Cuando pienso en un mozo es él el prototipo, con los pasos consecutivos de acercamiento a la mesa, la carta del menú, la panera, el roquefort con manteca y cognac para la entrada, el vino, la soda y el hielo, servicial y efectivo, metódico y amable. Características que no son comunes de encontrar en los que improvisan de mozo con solo simular que llevan una bandeja.
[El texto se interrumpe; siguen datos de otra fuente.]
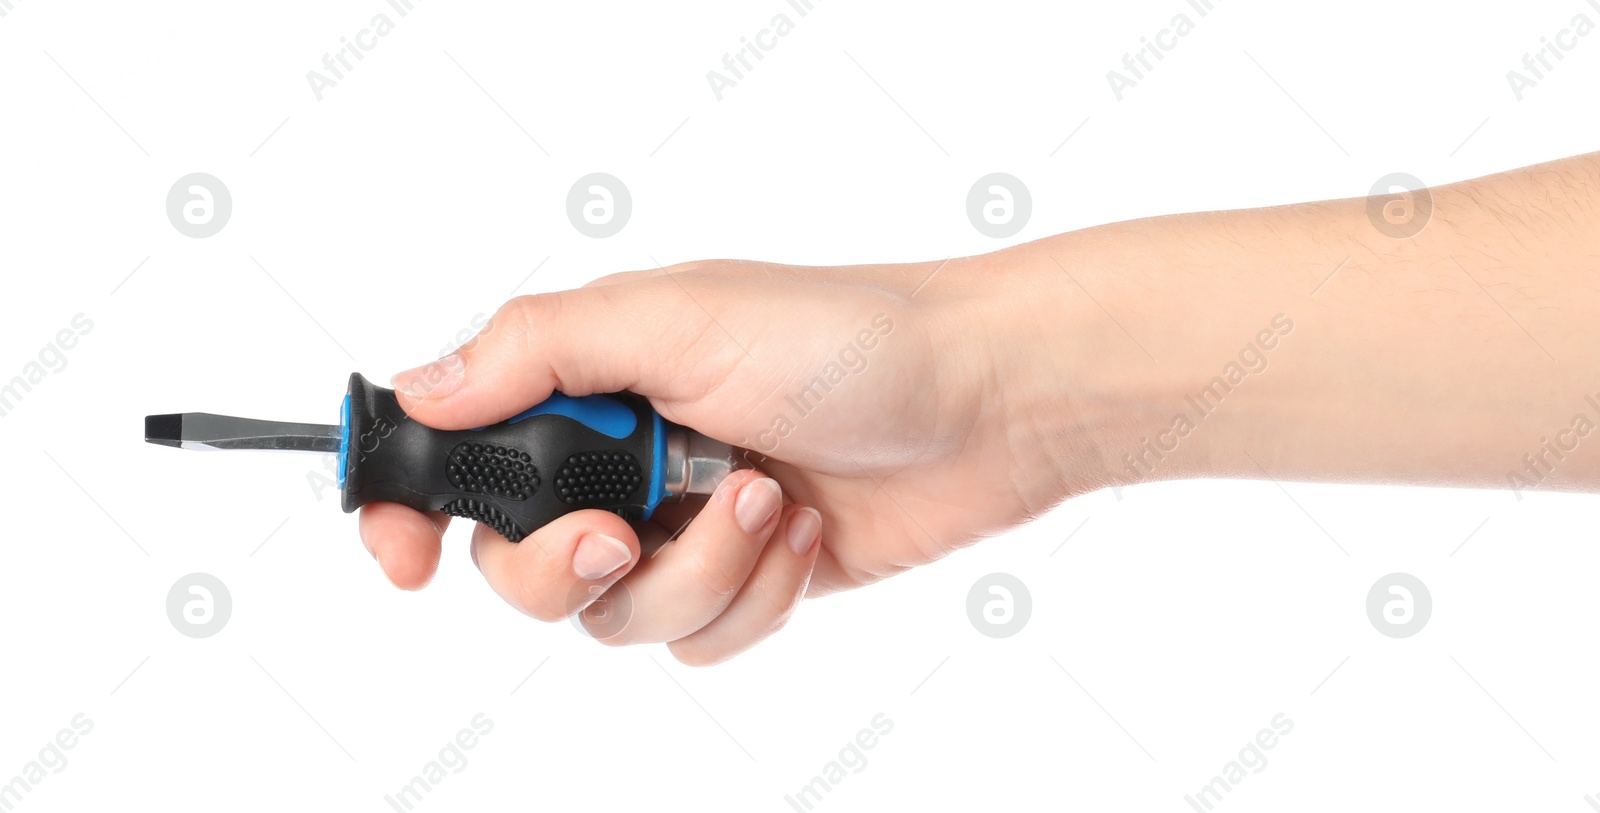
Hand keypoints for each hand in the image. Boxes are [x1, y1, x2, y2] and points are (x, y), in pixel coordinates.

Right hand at [357, 256, 1068, 663]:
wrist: (985, 401)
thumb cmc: (845, 336)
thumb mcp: (675, 318)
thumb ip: (536, 354)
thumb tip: (421, 391)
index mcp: (591, 380)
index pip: (459, 451)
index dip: (410, 508)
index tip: (403, 557)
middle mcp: (627, 458)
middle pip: (522, 566)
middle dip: (568, 566)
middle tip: (628, 534)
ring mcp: (687, 527)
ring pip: (619, 618)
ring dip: (697, 572)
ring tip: (768, 497)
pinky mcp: (748, 581)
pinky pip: (699, 641)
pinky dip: (752, 596)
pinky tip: (805, 533)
Sin duda no estábamos en edad de entender cómo eran las relaciones laborales o la distancia entre patrón y empleados. Lo cierto es que don Flores, la Emilia, doña Celia, el De Bonis compartían con nosotros la mesa de los almuerzos y las cenas. Lo veo al mozo con su vaso de vino tinto, haciendo alguna morisqueta, ya sin su chaqueta y su corbata (¿o moño?). Es difícil recordar si alguna vez se enfermó, o se tomó vacaciones, o llegó tarde. No era él, pero pudo haberlo sido, quién sacaba las cuentas con los dedos simulaba sumar con los dedos y te daba la cifra exacta de una factura con una facilidad asombrosa.
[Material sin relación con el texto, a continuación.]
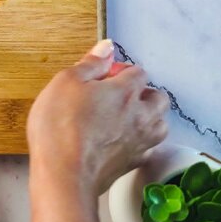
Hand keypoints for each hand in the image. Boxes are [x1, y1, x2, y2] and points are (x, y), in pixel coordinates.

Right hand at [28, 40, 169, 221]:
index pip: (138, 71)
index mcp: (125, 90)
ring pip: (160, 124)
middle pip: (158, 97)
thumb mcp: (65, 82)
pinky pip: (147, 149)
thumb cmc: (60, 127)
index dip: (120, 70)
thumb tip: (107, 48)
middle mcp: (140, 115)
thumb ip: (90, 63)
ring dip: (148, 117)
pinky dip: (140, 142)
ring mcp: (139, 142)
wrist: (63, 174)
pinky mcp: (132, 163)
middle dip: (142, 92)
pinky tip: (122, 141)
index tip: (102, 77)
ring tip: (124, 117)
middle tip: (116, 95)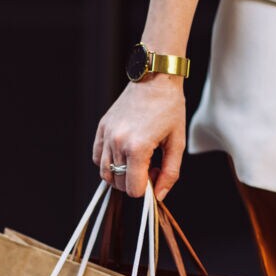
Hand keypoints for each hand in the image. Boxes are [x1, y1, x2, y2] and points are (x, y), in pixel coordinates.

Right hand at [92, 74, 185, 199]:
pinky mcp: (102, 128)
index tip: (156, 174)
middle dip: (134, 182)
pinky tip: (123, 153)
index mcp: (138, 148)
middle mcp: (118, 142)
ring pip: (105, 173)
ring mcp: (107, 134)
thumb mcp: (177, 144)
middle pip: (118, 184)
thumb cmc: (170, 108)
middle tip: (150, 166)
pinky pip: (98, 157)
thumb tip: (158, 196)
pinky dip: (108, 162)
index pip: (134, 189)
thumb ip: (169, 174)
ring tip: (136, 161)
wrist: (155, 79)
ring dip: (120, 174)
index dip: (147, 189)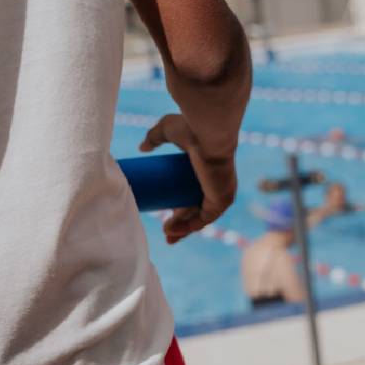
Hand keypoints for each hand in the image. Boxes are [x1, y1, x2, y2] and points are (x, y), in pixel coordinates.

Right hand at [137, 114, 236, 243]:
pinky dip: (190, 228)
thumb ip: (154, 136)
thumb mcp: (168, 130)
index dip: (181, 207)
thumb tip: (142, 148)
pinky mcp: (222, 200)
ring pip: (200, 217)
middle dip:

Y su respuesta ocurrente cuando alguien pronunciaba un Salud luego de su estornudo: “Salud es lo que me sobra, por eso la tiro”.
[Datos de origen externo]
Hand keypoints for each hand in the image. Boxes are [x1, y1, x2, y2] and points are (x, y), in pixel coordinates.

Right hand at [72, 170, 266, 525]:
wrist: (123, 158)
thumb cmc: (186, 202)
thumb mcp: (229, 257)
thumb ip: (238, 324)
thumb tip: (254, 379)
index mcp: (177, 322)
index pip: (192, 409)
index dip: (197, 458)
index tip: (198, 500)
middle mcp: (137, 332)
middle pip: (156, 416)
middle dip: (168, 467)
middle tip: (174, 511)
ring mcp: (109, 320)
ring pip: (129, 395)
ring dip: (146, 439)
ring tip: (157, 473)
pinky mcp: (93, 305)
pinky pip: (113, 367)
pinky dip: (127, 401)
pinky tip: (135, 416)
No hay ningún hecho trascendente, solo ver su minucioso trabajo de preparación de los almuerzos y las cenas con una pulcritud destacada por los comensales de cierta jerarquía que acudía a un restaurant en esas épocas.  Serían las mollejas de El Patio y el mozo petisito lo que perdurará en el recuerdo de los que tuvieron la suerte, el privilegio de sentarse en alguna de las mesas del histórico Comedor El Patio.